WHAT YOU HAVE TO DO »
Your copy runs from the line containing "ADVERTISEMENT" through the last line of the listing, both included. Restate those lines word for word and leave out pictures.

RECORDS FOR THE TASK »
■ ■ ■ ■

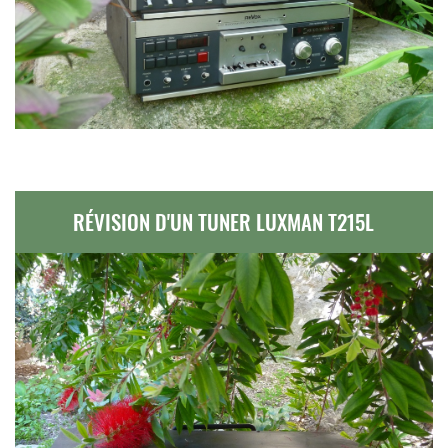
RÉVISION D'UN TUNER LUXMAN T215L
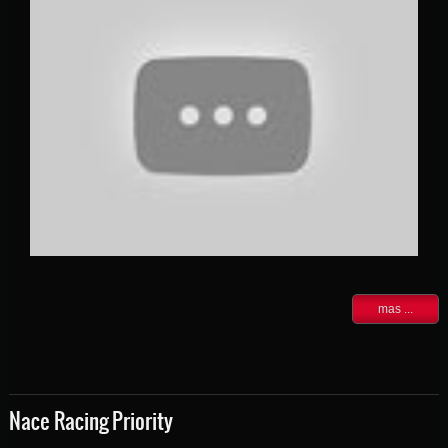
mas ...
Nace Racing Priority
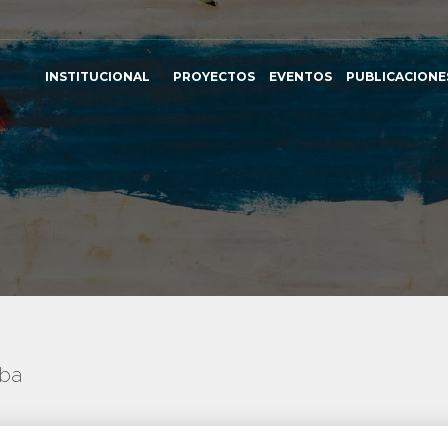
INSTITUCIONAL
PROYECTOS
EVENTOS
PUBLICACIONE
uba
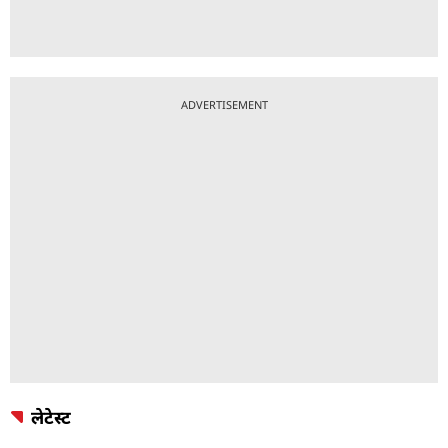
ADVERTISEMENT
लेटेस्ट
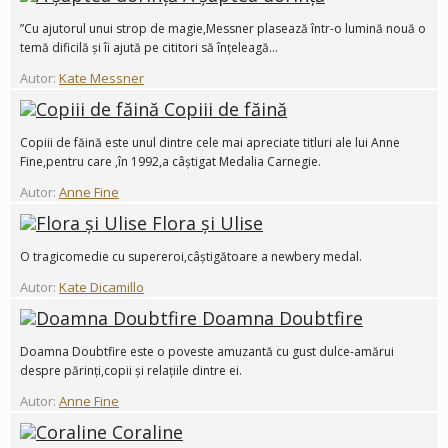
”Cu ajutorul unui strop de magie,Messner plasează într-o lumină nouă o
temă dificilă și îi ajută pe cititori să înțeleagă...
Autor:
Kate Messner
Copiii de făină
Copiii de făină este unul dintre cele mai apreciate titluri ale lui Anne
Fine,pentru care ,în 1992,a câștigat Medalia Carnegie.
Autor:
Anne Fine
Flora și Ulise
O tragicomedie cu supereroi,câștigătoare a newbery medal.
Autor:
Kate Dicamillo
Doamna Doubtfire
Doamna Doubtfire este o poveste amuzantă cu gust dulce-amărui
despre părinți,copii și relațiile dintre ei.
Autor:
Anne Fine
Coraline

■ ■ ■ ■

EXERCISE ANSWER »
ADVERTISEMENT
लेटेस्ट
”Cu ajutorul unui strop de magie,Messner plasează într-o lumină nouă o
temă dificilă și îi ajută pe cititori să înțeleagă...
Autor:
Kate Messner
Copiii de făină
Copiii de făină este unul dintre cele mai apreciate titluri ale lui Anne
Fine,pentru care ,în 1992,a câștigat Medalia Carnegie.
Autor:
Anne Fine
Flora și Ulise
O tragicomedie cu supereroi,câștigătoare a newbery medal.
Autor:
Kate Dicamillo
Doamna Doubtfire
Doamna Doubtfire este o poveste amuzantă cu gust dulce-amărui
despre părinți,copii și relațiile dintre ei.
Autor:
Anne Fine
Coraline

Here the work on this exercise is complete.